Things don’t get any easier once they return to Wrigley, as the White Sox and Dodgers come to visit before the Cubs hit the road to face the Padres. They really need to capitalize on the remaining games against the Pirates and they need to do so again in mid-May during a stretch of 14 straight games against bad teams. No one expects the Cubs to suddenly morph into world-beaters, but treading water isn’t too much to ask.
Of course, the idea that a mediocre club can break into an expanded postseason field might be squashed by more competitive divisions in the East and West. Three teams in each of the other NL groups have at least a 40% chance at this point, whereas the Cubs currently sit third in the Central with 6.9% odds. As nice as that is, it’s lower than all but five other teams in the league.
It’s also just 1% lower than last week in spite of dropping three of their last four games, which is more about the Cubs not really being contenders. When you’re dealing with single digits, there’s just not much room to move either way. That said, there have been times already this season when the Cubs have shown us glimpses of a team that could make some real noise. There have also been too many games, the last two in particular, that make even 6.9% seem lofty.
Perhaps most damning is the failure of their starters to work deep into games, like, at all. Kyle Hendricks is the only starter through 13 games to record an out in the 6th inning, and that was on Opening Day. Justin Steele, Marcus Stroman, and Drew Smyly have completed five frames once apiece, with each of those efforts coming in their first starts.
Even if the short spring training is a foundational reason for lower pitch counts across the league, you’d expect pitchers to be going deeper as the season wears on. With just over a week left before rosters contract back to 26 players, the Cubs are putting themselves in a precarious position when it comes to covering enough innings over the course of the summer.
Rain gave them an extra day off against Milwaukee and shortened their finale with the Rays, but that aforementioned 14-game stretch next month includes no scheduled breaks. Then they get a day off before playing 11 games in nine days, with doubleheaders against the Brewers (May 30 at home) and Cardinals (June 4, also at home).
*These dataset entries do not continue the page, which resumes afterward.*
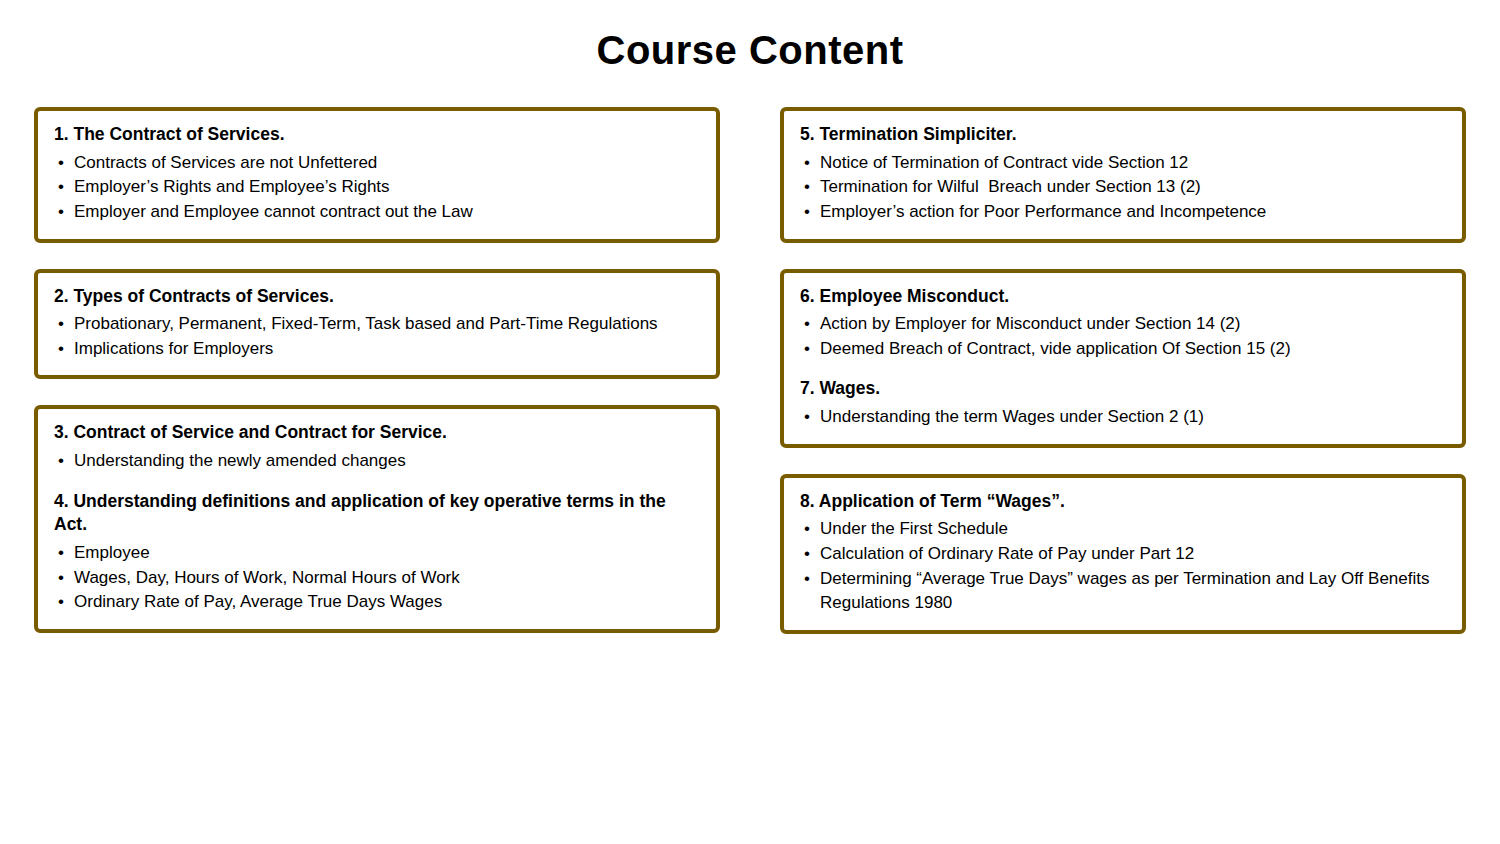Course Content
1. The Contract of Services.
Contracts of Services are not Unfettered
Employer’s Rights and Employee’s Rights
Employer and Employee cannot contract out the Law
2. Types of Contracts of Services.
Probationary, Permanent, Fixed-Term, Task based and Part-Time Regulations
Implications for Employers
3. Contract of Service and Contract for Service.
Understanding the newly amended changes
4. Understanding definitions and application of key operative terms in the Act.
Employee
Wages, Day, Hours of Work, Normal Hours of Work
Ordinary Rate of Pay, Average True Days Wages
5. Termination Simpliciter.
Notice of Termination of Contract vide Section 12
Termination for Wilful Breach under Section 13 (2)
Employer’s action for Poor Performance and Incompetence
6. Employee Misconduct.
Action by Employer for Misconduct under Section 14 (2)
Deemed Breach of Contract, vide application Of Section 15 (2)
7. Wages.
Understanding the term Wages under Section 2 (1)
8. Application of Term “Wages”.
Under the First Schedule
Calculation of Ordinary Rate of Pay under Part 12
Determining “Average True Days” wages as per Termination and Lay Off Benefits Regulations 1980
They’ll play 30 games in 31 days from June 10 – July 10, with mainly playoff hopefuls as opponents.
Maybe I should change the name of this column to “Quantifying Nope,” because it sure feels like that’s what I’m doing here. Listen, there are a lot of things the Cubs do well and I believe they will have several bright spots this summer even if the record isn’t indicative of improvement. And who knows, maybe they’ll even get those odds moving back in the right direction again.